Rossi também cobriu a Revolução dos Cravos, em Portugal, e
fez história como correspondente na Argentina ainda durante a última ditadura
militar. Viveu e relatou tantos golpes e transições democráticas, incluindo a
do Brasil, que há um elemento essencial presente em todos os seus textos: o
apreço pela democracia.
Seu período na Argentina também serviu para ampliar o olhar
para os vizinhos latino-americanos e estabelecer o país como o pilar de
qualquer cobertura internacional dos jornais brasileiros. A estreita relação
com a América Latina –não só entre Brasil e Argentina– resultou nos prêmios
Maria Moors Cabor, da Universidade Colúmbia, e o da Fundación Nuevo Periodismo
Iberoamericano, da Fundação Gabriel García Márquez. No entanto, sua longa
jornada deu a ele uma visão cética e desapaixonada dos fatos. Mesmo nos períodos
de maior otimismo na região, como durante a onda de esquerda na primeira década
dos anos 2000.
Era amado pelos focas, com quem sempre foi generoso. Assim
como foi aberto com os colegas mais novos e mais velhos durante toda a
carreira. A sorte do dia de um trainee da Folha era calhar em uma pauta com
ele. A sorte dos já profissionais, especialmente dos correspondentes e enviados
especiais, também. O orgulho de estar sob a sombra de seus quase dois metros de
altura estalava quando um diplomata ou grande nome dos governos brasileiros e
estrangeiros, especialmente na América Latina, faziam questão de parar para
falar com ele nas coberturas e halls de hotéis, numa inversão de papéis.
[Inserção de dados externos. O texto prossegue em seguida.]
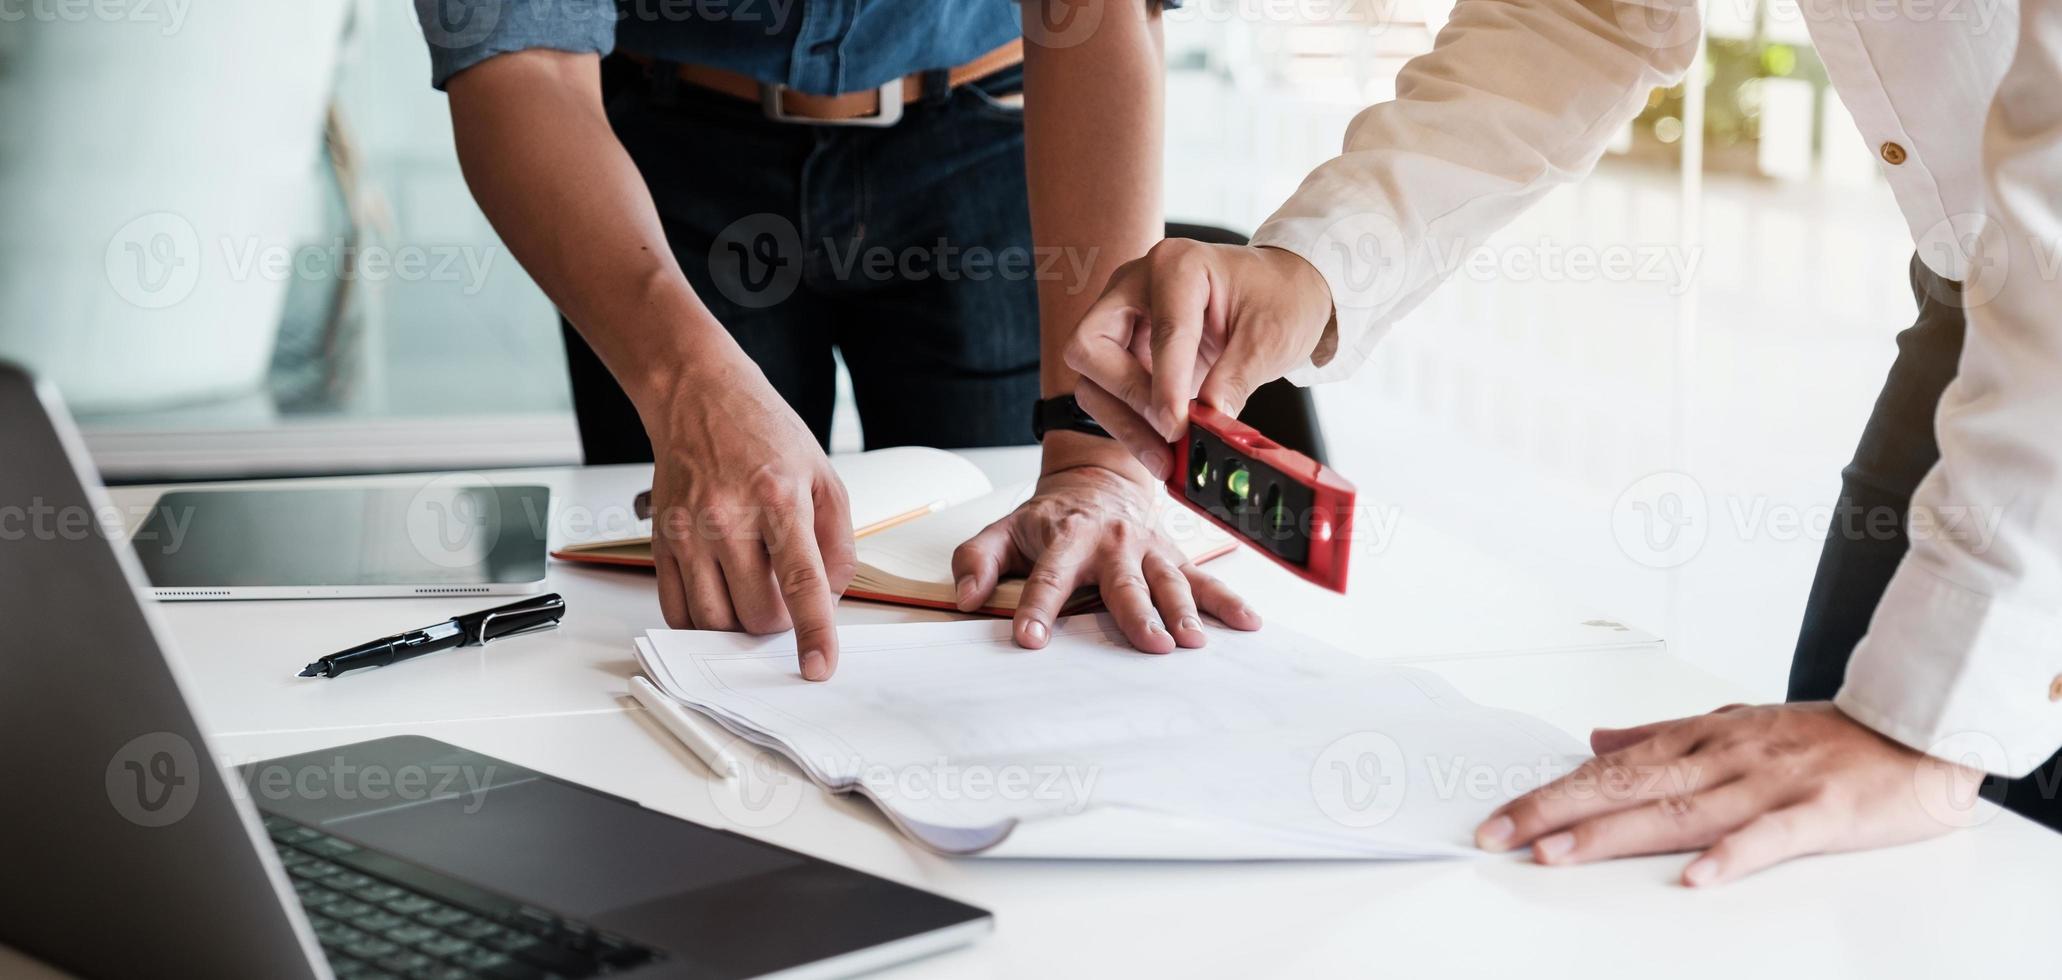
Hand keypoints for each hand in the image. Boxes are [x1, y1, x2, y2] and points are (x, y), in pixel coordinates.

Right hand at [643, 351, 855, 680]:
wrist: (699, 397)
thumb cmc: (764, 434)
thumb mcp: (824, 477)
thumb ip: (837, 543)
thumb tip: (831, 599)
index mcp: (777, 498)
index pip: (800, 580)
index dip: (813, 632)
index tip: (818, 666)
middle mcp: (726, 517)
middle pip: (754, 613)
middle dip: (777, 622)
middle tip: (784, 596)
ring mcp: (687, 531)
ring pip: (712, 621)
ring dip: (738, 623)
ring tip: (751, 589)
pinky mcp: (661, 542)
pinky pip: (676, 609)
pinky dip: (702, 619)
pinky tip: (720, 595)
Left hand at [950, 456, 1261, 652]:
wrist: (1097, 478)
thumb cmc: (1049, 517)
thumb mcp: (1004, 530)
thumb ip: (978, 560)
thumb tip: (965, 596)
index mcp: (1066, 537)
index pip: (1048, 576)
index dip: (1037, 607)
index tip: (1030, 638)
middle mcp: (1112, 542)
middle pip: (1124, 582)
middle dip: (1137, 613)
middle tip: (1150, 643)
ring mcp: (1147, 549)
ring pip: (1168, 582)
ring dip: (1185, 611)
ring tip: (1194, 641)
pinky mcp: (1172, 557)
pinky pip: (1203, 580)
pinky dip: (1227, 601)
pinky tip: (1247, 622)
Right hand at [1062, 239, 1333, 478]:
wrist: (1281, 291)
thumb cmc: (1277, 299)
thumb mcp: (1270, 337)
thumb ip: (1236, 378)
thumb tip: (1210, 424)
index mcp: (1177, 266)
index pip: (1163, 332)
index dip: (1167, 387)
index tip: (1178, 428)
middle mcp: (1135, 285)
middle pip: (1092, 347)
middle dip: (1128, 397)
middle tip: (1169, 435)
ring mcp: (1122, 316)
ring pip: (1092, 378)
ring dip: (1123, 422)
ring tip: (1164, 459)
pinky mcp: (1122, 348)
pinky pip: (1106, 392)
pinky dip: (1129, 425)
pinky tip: (1160, 449)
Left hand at [1474, 702, 1987, 885]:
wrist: (1919, 728)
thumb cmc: (1822, 735)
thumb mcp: (1729, 724)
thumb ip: (1659, 735)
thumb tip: (1595, 741)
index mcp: (1700, 740)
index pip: (1609, 770)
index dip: (1550, 794)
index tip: (1497, 820)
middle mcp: (1724, 758)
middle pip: (1628, 787)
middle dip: (1558, 812)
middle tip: (1501, 835)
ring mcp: (1771, 783)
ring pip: (1681, 810)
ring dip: (1617, 832)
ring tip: (1561, 853)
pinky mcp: (1822, 810)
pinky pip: (1772, 836)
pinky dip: (1735, 854)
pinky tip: (1697, 876)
Raramente anotava, escrevia rápido como ninguém, diante dos olhares admirados. Era
uma performance tão desconcertante que restava aos assistentes repetir a si
mesmo: "Não tentem repetir isso em casa, crianças".
Clóvis Rossi foi acima de tudo um mestre de jornalistas, uma
referência constante a quem se dedica ou quer se dedicar a esta profissão. Em
seu livro O Que é Jornalismo, obrigatório nas universidades, explica que de
nada serve a melhor preparação se não vier acompanhada de um valor essencial: a
honestidade. Argumentava que as condições precárias a que muitos jornalistas
estão submetidos não são uma desculpa para renunciar à nossa responsabilidade.
Porque o jornalismo, dizia, não é um ofício técnico, mas uma função social
relevante. "O dever fundamental do jornalista não é para com seu
empregador, mas com a sociedade. É para ela, e não para o patrão, que o
jornalista escreve”, ensinava.
Alternava períodos cobrindo política brasileira e política
internacional, à qual se dedicou nos últimos anos como enviado especial em
viagens presidenciais ou a cúpulas internacionais —sobretudo a de Davos— e em
suas colunas. Explicava o mundo aos brasileiros e fazia isso como ninguém. Com
os anos passou a trabalhar no nono andar do edifício da Folha, onde fica o
setor de Opinião do jornal. Era festejado nas vezes em que descia, passeando
entre as baias, discutindo a conjuntura, contando episódios. Ao contrário do
que escreveu na quarta-feira, sua falta será sentida.